The change in the APO initiation procedure used at Salford from a hospital-based to home-based setting arose from the need to radically change clinical practice to meet patients’ needs during the COVID-19 pandemic. The significant impact that the pandemic has had on patients with PD treated with device-aided therapies has been recognized around the world (Fasano et al. 2020). The relative complexity of these treatments compared with oral therapies presented a substantial management challenge for movement disorder centres working within the COVID-19 restrictions in place at that time. However, the urgent need to treat and maintain the welfare of PD patients offered an opportunity to rethink the approach to care delivery and implement telemedicine and other initiatives for remote management and monitoring (Fasano et al. 2020).

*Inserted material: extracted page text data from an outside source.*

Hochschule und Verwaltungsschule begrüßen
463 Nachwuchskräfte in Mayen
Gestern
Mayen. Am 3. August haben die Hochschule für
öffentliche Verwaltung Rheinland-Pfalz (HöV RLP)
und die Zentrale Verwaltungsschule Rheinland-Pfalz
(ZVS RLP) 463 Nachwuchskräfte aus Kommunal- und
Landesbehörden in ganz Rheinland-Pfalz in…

The success of the initiative in Salford was due to effective collaborative practice, good teamwork, and resourcefulness in the face of the National Health Service (NHS) financial and capacity pressures that were in place during the pandemic. Our results show that home initiation of APO infusion can be undertaken successfully and has benefits for both patients and healthcare teams, in accordance with the license for this product. Home initiation resulted in a significant reduction in the waiting list for APO infusion and waiting time for initiation, as well as allowing day-case beds to be prioritized for admissions for other device-aided therapies. A focus on initiation in the home rather than the hospital setting, and the collaborative working partnership with the APO nurses, also released the hospital’s Advanced Therapy Specialist Nurse capacity to undertake more movement disorder clinics and thereby reduced the clinic waiting list. Patient expectations of treatment and follow-up appointments can be managed and supported by a collaborative and shared team effort comprising APO nurses, NHS specialist nurses, and clinicians.

Our findings are in line with a recent large, prospective, longitudinal study of home APO infusion initiation in 106 PD patients, in which a more rapid improvement in quality of life and autonomy was seen compared to 38 in-hospital admissions (Zagnoli et al. 2023). The costs in this study were reduced in the home initiation group with safety outcomes the same between groups, again supporting the safety of home-based initiation in selected patients. The safety profile of APO in our cohort was similar to previous reports, in which infusion site reactions and drowsiness were the most common adverse effects prompting discontinuation (Katzenschlager et al. 2021).

We acknowledge limitations to this work. First, this was a retrospective analysis and therefore no formal outcome measures were recorded. Second, limitations on nurse autonomy to make dose changes may limit the introduction of such protocols in some healthcare settings. However, as described in Table 1, the treating team provided clear parameters for dose escalation and other changes at the time of treatment initiation.

Due to the success of the home initiation process in place during the pandemic, this will now continue as a standard of care, with day-case admission being reserved for cases not felt suitable for home initiation. It is hoped that our experience and practices with home initiation of APO infusion will encourage other centres to implement similar procedures.